Improved thresholds for e-values
Christopher Blier-Wong, Ruodu Wang
TL;DR
This work analyzes how to improve rejection thresholds for e-values beyond the default $1/\alpha$ by leveraging distributional information about the e-values. It develops sharp bounds under shape constraints (decreasing, unimodal, log-transformed, and log-concave) and introduces the supremum of comonotonic e-values as a method to preserve type-I control while boosting power. Additional contributions include perturbation bounds for robustness, threshold adjustments for stopped e-processes, and preliminary boosting methods for the e-BH procedure under distributional assumptions. Simulation studies demonstrate substantial power gains across tests within Gaussian families, universal inference scenarios, and multiple testing with boosted e-values. The results offer a principled framework to tailor thresholds to observed distributional features, yielding more efficient and powerful hypothesis testing in practice.
Abstract
The rejection threshold used for e-values and e-processes is by default set to $1/α$ for a guaranteed type-I error control at $α$, based on Markov's and Ville's inequalities. This threshold can be wasteful in practical applications. We discuss how this threshold can be improved under additional distributional assumptions on the e-values; some of these assumptions are naturally plausible and empirically observable, without knowing explicitly the form or model of the e-values. For small values of $α$, the threshold can roughly be improved (divided) by a factor of $2$ for decreasing or unimodal densities, and by a factor of $e$ for decreasing or unimodal-symmetric densities of log-transformed e-values.
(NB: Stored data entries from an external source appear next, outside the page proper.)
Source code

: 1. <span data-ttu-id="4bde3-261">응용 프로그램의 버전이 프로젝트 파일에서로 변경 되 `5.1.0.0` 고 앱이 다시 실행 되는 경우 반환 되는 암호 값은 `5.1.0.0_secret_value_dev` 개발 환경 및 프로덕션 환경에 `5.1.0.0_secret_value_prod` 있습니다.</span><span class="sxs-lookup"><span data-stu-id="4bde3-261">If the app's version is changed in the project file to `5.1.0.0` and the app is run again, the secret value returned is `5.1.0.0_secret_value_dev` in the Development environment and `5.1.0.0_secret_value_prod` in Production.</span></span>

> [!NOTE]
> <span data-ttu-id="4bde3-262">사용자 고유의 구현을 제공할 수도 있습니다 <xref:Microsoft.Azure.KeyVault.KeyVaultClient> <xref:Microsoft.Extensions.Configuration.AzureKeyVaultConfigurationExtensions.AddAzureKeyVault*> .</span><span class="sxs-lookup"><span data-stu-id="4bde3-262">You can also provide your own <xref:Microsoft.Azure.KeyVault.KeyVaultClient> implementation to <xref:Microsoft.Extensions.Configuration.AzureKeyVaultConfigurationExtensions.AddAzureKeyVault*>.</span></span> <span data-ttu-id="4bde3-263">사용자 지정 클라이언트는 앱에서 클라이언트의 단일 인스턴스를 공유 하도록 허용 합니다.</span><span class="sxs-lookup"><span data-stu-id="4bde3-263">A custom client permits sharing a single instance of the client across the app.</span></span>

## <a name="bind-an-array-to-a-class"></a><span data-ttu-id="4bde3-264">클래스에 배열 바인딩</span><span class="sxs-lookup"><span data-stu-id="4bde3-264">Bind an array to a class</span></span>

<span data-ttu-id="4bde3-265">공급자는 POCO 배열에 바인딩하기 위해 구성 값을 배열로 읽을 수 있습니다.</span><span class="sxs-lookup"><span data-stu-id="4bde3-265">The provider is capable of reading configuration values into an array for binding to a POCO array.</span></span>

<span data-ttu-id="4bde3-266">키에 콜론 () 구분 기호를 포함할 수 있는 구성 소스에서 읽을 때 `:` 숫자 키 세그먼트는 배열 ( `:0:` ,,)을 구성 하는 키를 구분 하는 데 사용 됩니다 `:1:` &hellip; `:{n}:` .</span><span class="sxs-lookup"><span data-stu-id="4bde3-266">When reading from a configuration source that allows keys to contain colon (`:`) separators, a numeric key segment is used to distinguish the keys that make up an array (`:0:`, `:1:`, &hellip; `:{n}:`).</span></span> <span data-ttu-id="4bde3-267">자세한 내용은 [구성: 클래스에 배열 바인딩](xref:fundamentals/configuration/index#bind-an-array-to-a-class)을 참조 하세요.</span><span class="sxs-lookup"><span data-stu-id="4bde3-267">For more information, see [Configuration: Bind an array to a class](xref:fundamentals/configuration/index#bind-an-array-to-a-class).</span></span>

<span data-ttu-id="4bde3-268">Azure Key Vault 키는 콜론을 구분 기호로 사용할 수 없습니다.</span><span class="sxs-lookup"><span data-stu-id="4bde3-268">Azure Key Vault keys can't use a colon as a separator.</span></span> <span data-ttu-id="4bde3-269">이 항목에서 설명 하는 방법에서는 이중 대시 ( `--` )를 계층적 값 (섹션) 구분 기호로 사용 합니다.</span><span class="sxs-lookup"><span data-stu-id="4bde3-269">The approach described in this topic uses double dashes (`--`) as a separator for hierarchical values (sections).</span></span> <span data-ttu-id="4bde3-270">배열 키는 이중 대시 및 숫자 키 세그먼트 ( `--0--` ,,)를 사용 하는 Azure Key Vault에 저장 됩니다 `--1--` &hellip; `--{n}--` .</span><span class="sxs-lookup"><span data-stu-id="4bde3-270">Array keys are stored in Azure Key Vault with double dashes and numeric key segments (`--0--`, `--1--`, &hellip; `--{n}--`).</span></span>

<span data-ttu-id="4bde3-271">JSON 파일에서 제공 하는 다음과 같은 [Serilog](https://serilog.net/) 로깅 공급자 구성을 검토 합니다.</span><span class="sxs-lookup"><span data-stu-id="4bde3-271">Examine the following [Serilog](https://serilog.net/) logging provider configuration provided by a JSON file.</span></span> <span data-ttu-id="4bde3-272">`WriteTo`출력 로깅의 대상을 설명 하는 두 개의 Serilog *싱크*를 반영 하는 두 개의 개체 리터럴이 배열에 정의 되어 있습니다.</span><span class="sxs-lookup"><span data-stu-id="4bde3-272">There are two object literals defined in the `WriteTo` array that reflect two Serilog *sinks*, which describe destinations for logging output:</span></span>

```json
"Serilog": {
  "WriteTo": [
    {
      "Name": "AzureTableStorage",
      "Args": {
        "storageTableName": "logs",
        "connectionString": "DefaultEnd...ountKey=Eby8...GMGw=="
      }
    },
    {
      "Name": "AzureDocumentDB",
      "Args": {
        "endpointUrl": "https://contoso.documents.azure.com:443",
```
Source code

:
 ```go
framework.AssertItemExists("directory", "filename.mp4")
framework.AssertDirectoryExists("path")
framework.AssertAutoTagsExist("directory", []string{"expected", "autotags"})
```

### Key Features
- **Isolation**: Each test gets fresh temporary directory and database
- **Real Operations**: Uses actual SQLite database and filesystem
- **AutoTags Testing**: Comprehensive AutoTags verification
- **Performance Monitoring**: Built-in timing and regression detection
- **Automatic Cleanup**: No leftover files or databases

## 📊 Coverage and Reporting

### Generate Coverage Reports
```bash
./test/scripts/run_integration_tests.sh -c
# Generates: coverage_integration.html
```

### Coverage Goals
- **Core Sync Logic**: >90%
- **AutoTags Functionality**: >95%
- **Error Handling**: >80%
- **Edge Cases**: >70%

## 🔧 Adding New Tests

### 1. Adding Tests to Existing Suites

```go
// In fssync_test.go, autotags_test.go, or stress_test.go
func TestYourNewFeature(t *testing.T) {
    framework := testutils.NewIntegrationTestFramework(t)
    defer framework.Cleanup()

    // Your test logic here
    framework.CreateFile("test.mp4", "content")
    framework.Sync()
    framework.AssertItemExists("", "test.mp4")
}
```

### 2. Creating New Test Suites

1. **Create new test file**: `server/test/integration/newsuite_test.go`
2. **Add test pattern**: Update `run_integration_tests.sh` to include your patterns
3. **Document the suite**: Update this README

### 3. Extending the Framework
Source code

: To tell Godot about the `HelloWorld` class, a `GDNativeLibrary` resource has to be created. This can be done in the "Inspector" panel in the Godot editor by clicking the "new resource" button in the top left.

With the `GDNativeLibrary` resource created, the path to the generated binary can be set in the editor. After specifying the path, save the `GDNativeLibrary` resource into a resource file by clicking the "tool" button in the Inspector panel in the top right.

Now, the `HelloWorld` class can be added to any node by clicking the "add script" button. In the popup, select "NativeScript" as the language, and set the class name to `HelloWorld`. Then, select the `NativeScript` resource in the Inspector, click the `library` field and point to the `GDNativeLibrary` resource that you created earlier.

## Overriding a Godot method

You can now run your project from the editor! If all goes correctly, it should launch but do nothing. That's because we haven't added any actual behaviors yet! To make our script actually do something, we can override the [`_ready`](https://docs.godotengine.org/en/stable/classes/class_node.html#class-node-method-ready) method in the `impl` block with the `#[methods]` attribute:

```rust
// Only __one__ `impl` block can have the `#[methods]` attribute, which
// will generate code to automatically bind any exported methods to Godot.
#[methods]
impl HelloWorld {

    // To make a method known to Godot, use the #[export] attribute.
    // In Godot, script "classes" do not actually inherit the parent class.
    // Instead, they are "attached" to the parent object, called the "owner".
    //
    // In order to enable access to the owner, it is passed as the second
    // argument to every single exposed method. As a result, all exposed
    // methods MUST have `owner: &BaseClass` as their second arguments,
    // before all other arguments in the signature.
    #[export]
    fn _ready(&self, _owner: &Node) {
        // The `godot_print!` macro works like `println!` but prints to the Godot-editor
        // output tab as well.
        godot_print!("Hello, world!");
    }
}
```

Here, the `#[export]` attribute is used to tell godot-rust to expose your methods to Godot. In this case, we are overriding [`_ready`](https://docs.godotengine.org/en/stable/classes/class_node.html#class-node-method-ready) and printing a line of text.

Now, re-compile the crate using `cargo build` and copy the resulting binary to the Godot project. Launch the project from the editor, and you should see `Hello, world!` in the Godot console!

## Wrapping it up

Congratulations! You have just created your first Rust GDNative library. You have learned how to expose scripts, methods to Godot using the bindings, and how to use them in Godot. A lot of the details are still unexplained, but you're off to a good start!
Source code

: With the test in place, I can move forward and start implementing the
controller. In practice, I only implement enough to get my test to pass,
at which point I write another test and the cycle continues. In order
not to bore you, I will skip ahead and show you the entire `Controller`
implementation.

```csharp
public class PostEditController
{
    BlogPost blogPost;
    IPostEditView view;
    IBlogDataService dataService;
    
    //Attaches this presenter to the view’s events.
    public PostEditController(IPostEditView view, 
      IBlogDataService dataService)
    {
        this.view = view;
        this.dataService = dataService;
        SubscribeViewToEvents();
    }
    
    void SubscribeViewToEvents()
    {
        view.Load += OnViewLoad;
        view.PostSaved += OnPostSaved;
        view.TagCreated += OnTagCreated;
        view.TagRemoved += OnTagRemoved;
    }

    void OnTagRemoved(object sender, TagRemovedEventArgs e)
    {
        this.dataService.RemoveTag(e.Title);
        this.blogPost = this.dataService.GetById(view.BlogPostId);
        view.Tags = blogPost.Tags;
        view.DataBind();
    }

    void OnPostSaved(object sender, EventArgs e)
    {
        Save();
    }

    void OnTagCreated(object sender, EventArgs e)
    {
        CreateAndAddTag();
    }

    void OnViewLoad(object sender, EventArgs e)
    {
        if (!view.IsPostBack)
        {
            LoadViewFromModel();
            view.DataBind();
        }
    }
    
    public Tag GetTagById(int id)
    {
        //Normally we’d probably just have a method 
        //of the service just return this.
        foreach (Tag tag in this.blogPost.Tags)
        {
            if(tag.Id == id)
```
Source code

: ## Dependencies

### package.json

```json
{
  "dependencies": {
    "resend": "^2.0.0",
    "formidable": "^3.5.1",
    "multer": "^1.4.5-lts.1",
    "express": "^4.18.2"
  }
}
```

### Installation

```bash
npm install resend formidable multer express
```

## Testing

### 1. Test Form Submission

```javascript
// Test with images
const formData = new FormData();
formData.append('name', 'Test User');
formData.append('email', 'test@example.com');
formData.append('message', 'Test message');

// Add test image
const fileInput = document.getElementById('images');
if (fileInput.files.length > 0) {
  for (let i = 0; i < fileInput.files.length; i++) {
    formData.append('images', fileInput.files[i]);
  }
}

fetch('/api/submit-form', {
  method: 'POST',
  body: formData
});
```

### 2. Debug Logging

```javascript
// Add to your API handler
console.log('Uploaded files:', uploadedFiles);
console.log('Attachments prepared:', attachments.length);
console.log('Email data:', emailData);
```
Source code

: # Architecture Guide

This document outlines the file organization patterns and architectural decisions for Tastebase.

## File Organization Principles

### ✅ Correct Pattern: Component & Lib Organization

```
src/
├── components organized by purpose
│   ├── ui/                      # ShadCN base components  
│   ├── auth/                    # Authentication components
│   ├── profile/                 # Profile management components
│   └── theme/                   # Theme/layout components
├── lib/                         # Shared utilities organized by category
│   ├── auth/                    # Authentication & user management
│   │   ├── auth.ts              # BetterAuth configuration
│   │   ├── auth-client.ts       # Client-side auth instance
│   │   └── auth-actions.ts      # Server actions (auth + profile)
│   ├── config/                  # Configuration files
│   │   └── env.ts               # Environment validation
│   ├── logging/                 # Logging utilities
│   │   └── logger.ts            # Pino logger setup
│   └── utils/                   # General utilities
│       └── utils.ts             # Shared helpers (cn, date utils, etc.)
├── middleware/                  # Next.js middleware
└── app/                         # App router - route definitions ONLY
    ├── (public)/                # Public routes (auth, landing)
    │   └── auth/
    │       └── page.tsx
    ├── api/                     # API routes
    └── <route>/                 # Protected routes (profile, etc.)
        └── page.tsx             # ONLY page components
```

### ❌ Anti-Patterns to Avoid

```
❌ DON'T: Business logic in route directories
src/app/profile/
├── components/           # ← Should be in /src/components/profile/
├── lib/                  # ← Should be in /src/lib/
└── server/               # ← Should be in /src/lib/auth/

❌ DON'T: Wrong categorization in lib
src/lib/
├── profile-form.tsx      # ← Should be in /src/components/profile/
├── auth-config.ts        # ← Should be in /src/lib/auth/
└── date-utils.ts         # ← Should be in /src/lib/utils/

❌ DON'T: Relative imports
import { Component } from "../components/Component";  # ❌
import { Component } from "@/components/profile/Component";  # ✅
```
Moreover, we propose to use the supremum of comonotonic e-values, which is shown to preserve the type-I error guarantee. We also propose some preliminary methods to boost e-values in the e-BH procedure under some distributional assumptions while controlling the false discovery rate. Through a series of simulation studies, we demonstrate the effectiveness of our proposed methods in various testing scenarios, showing enhanced power.